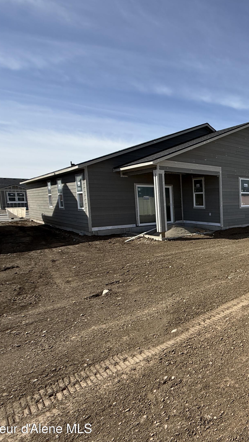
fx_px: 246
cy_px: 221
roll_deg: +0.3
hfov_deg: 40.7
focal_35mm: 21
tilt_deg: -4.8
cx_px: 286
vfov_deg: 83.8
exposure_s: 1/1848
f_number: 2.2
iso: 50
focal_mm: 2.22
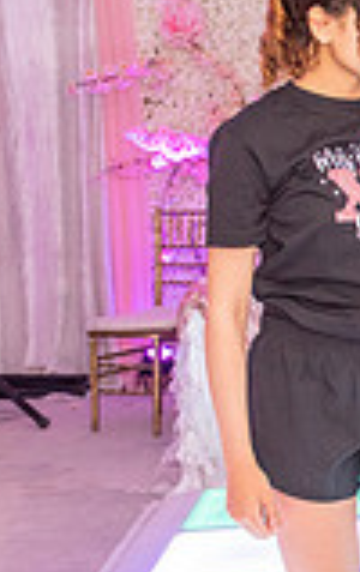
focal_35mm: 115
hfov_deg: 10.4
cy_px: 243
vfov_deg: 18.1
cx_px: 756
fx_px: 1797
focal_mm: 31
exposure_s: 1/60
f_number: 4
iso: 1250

------------------------------------------------

WHAT NEEDS TO BE DONE
Starting with the line containing "exposure_s: 1/1848" and ending with the last line of the records above, write out each line exactly; no pictures.

ANSWER FOR THIS EXERCISE
exposure_s: 1/1848
f_number: 2.2
iso: 50
focal_mm: 2.22
focal_35mm: 115
hfov_deg: 10.4
cy_px: 243
vfov_deg: 18.1
cx_px: 756
fx_px: 1797
focal_mm: 31
exposure_s: 1/60
f_number: 4
iso: 1250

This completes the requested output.